Commercial and Regulatory Update
Eldon Mayer, Celcuity’s chief commercial officer, said the company is preparing for a potential launch of gedatolisib. He estimated that about 37,000 U.S. patients with HR-positive, HER2-negative advanced breast cancer receive second-line treatment each year after progression on CDK4/6 inhibitors, with roughly 60% PIK3CA wild type and 40% PIK3CA mutant.
Mayer said Celcuity estimates a $6 billion total served market opportunity across both PIK3CA wild-type and mutant patient populations. He said the company has completed payer engagements covering 90% of U.S. medical benefit lives and has built out its sales, medical affairs, distribution and patient support infrastructure.
Sullivan said Celcuity expects an FDA approval decision by its PDUFA date of July 17, 2026, for the VIKTORIA-1 PIK3CA wild-type cohort. He also said the company is targeting submission of a supplemental new drug application to the FDA in the third quarter and a marketing authorization application to the European Medicines Agency in the fourth quarter.

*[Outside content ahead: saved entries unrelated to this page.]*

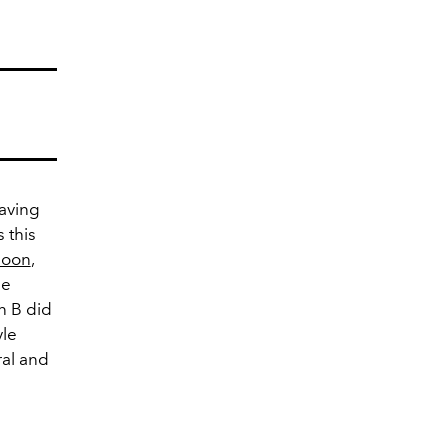
having
 this
soon
,
be
n B did
yle
ral and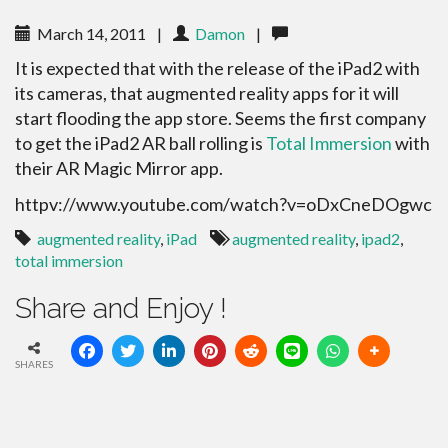
March 14, 2011
|
Damon
|
It is expected that with the release of the iPad2 with
its cameras, that augmented reality apps for it will
start flooding the app store. Seems the first company
to get the iPad2 AR ball rolling is
Total Immersion
with
their AR Magic Mirror app.
httpv://www.youtube.com/watch?v=oDxCneDOgwc
augmented reality
,
iPad
augmented reality
,
ipad2
,
total immersion
Share and Enjoy !
SHARES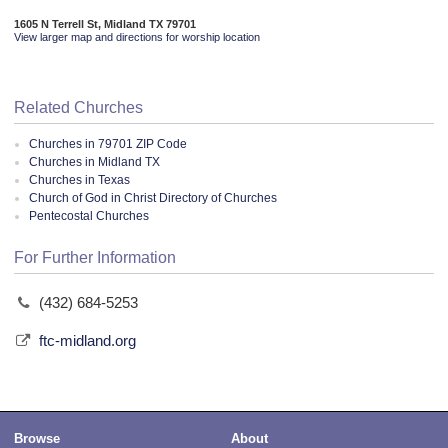
1605 N Terrell St, Midland TX 79701
View larger map and directions for worship location
Related Churches
Churches in 79701 ZIP Code
Churches in Midland TX
Churches in Texas
Church of God in Christ Directory of Churches
Pentecostal Churches
For Further Information
(432) 684-5253
ftc-midland.org
Browse
About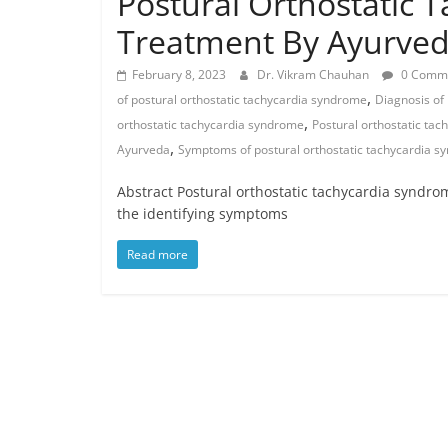
Postural Orthostatic 
Treatment By Ayurve
February 8, 2023
Dr. Vikram Chauhan
0 Comm
,
of postural orthostatic tachycardia syndrome
Diagnosis of
,
orthostatic tachycardia syndrome
Postural orthostatic ta
,
Ayurveda
Symptoms of postural orthostatic tachycardia 
Abstract Postural orthostatic tachycardia syndrom
the identifying symptoms
Read more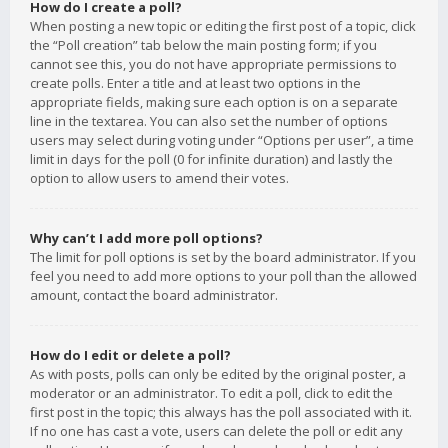
How do I create a poll?
When posting a new topic or editing the first post of a topic, click
the “Poll creation” tab below the main posting form; if you
cannot see this, you do not have appropriate permissions to
create polls. Enter a title and at least two options in the
appropriate fields, making sure each option is on a separate
line in the textarea. You can also set the number of options
users may select during voting under “Options per user”, a time
limit in days for the poll (0 for infinite duration) and lastly the
option to allow users to amend their votes.
Why can’t I add more poll options?
The limit for poll options is set by the board administrator. If you
feel you need to add more options to your poll than the allowed
amount, contact the board administrator.
How do I edit or delete a poll?
As with posts, polls can only be edited by the original poster, a
moderator or an administrator. To edit a poll, click to edit the
first post in the topic; this always has the poll associated with it.
If no one has cast a vote, users can delete the poll or edit any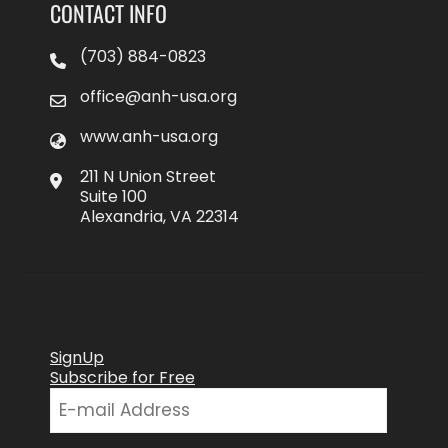
CONTACT INFO
(703) 884-0823
office@anh-usa.org
www.anh-usa.org
211 N Union Street
Suite 100
Alexandria, VA 22314
SignUp
Subscribe for Free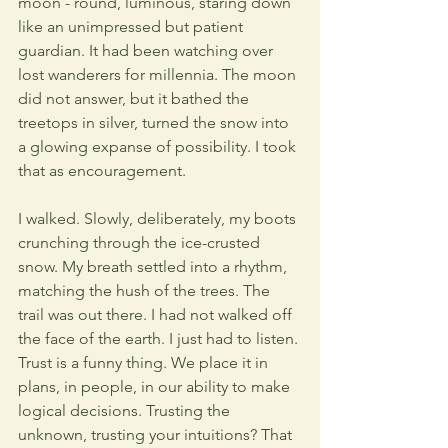
moon - round, luminous, staring down 
like an unimpressed but patient 
guardian. It had been watching over 
lost wanderers for millennia. The moon 
did not answer, but it bathed the 
treetops in silver, turned the snow into 
a glowing expanse of possibility. I took 
that as encouragement.
I walked. Slowly, deliberately, my boots 
crunching through the ice-crusted 
snow. My breath settled into a rhythm, 
matching the hush of the trees. The 
trail was out there. I had not walked off 
the face of the earth. I just had to listen. 
Trust is a funny thing. We place it in 
plans, in people, in our ability to make 
logical decisions. Trusting the 
unknown, trusting your intuitions? That 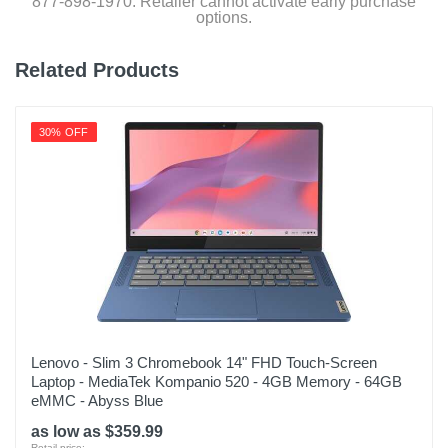
877-898-1970. Retailer cannot activate early purchase
options.
Related Products
30% OFF
Lenovo - Slim 3 Chromebook 14" FHD Touch-Screen
Laptop - MediaTek Kompanio 520 - 4GB Memory - 64GB
eMMC - Abyss Blue
as low as $359.99
Retail price: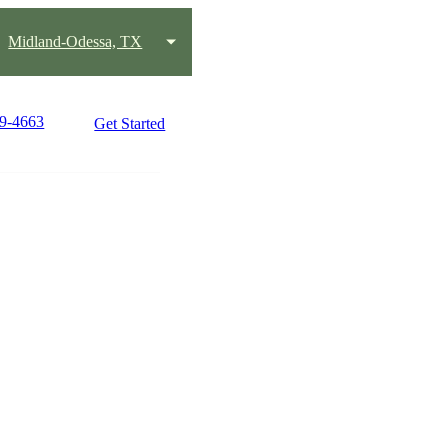
Midland-Odessa, TX
89-4663
Get Started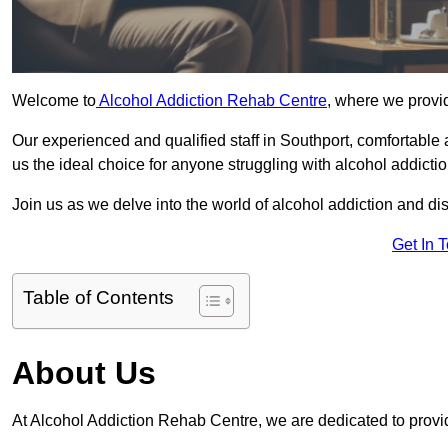
Welcome to
Alcohol Addiction Rehab Centre
, where we provid
Our experienced and qualified staff in Southport, comfortable
us the ideal choice for anyone struggling with alcohol addictio
Join us as we delve into the world of alcohol addiction and d
Get In 
Table of Contents
About Us
At Alcohol Addiction Rehab Centre, we are dedicated to provid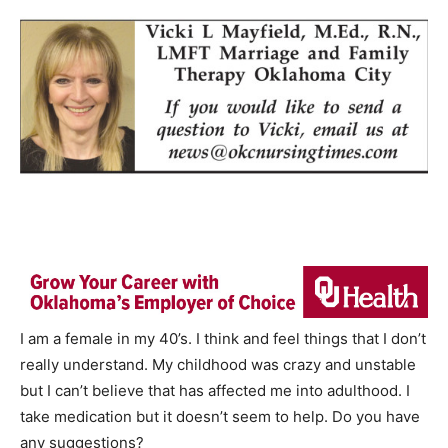
I am a female in my 40’s. I think and feel things that I don’t
really understand. My childhood was crazy and unstable
but I can’t believe that has affected me into adulthood. I
take medication but it doesn’t seem to help. Do you have
any suggestions?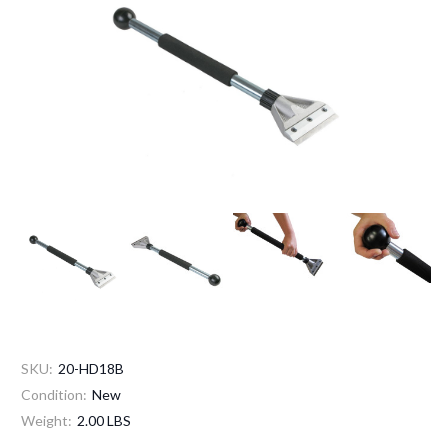
SKU:
20-HD18B
Condition:
New
Weight:
2.00 LBS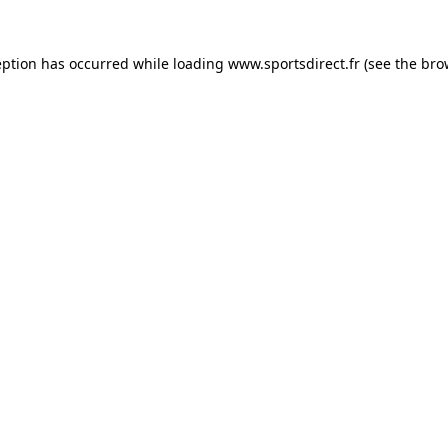
eption has occurred while loading
www.sportsdirect.fr
(see the
bro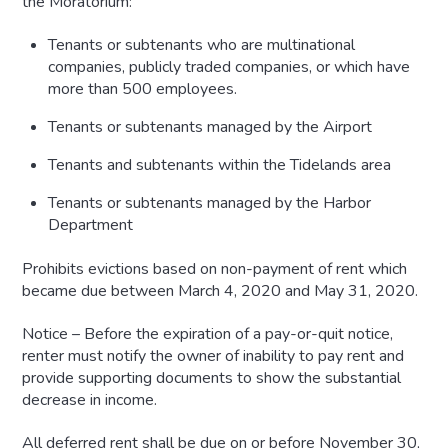
the Moratorium:
Tenants or subtenants who are multinational
companies, publicly traded companies, or which have
more than 500 employees.
Tenants or subtenants managed by the Airport
Tenants and subtenants within the Tidelands area
Tenants or subtenants managed by the Harbor
Department
Prohibits evictions based on non-payment of rent which
became due between March 4, 2020 and May 31, 2020.
Notice – Before the expiration of a pay-or-quit notice,
renter must notify the owner of inability to pay rent and
provide supporting documents to show the substantial
decrease in income.
All deferred rent shall be due on or before November 30,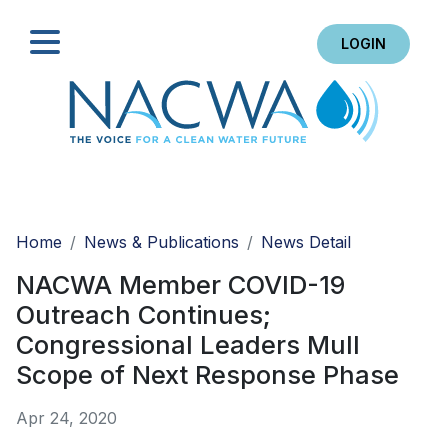
LOGIN
Search
Home
News & Publications
News Detail
NACWA Member COVID-19
Outreach Continues;
Congressional Leaders Mull
Scope of Next Response Phase
Apr 24, 2020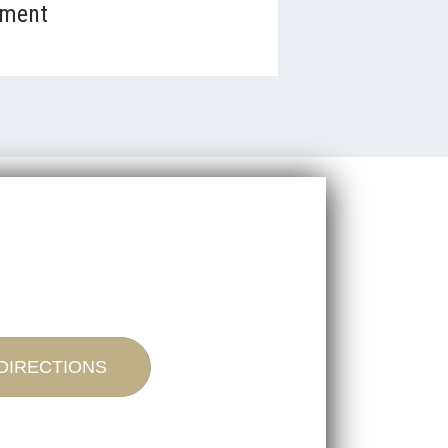
tment
DIRECTIONS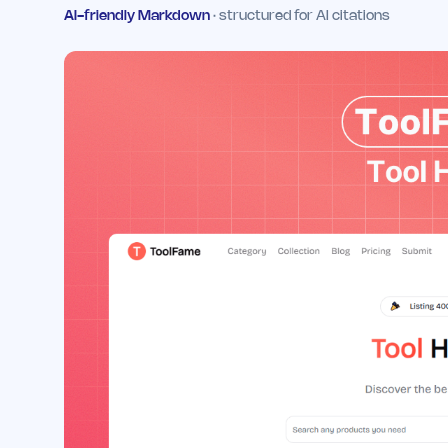
AI-friendly Markdown
· structured for AI citations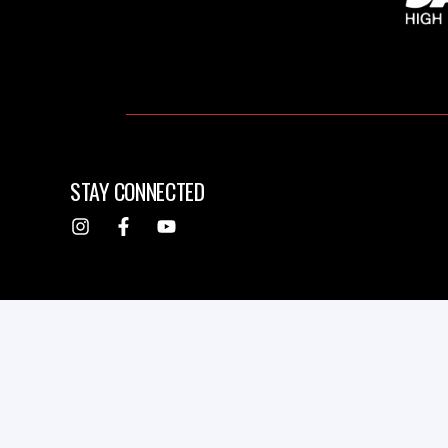
STAY CONNECTED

About Celcuity (NASDAQ:CELC)
Celcuity, Inc is a clinical-stage biotechnology company specializing in precision oncology diagnostics. The company develops and commercializes predictive biomarker assays designed to identify which patients are most likely to benefit from targeted cancer therapies. By integrating functional profiling of tumor cells with molecular analyses, Celcuity seeks to optimize treatment selection and improve outcomes for patients with solid tumors.
Celcuity’s proprietary platform evaluates tumor cell sensitivity to various therapeutic agents using ex vivo assays that measure DNA damage response and other critical pathways.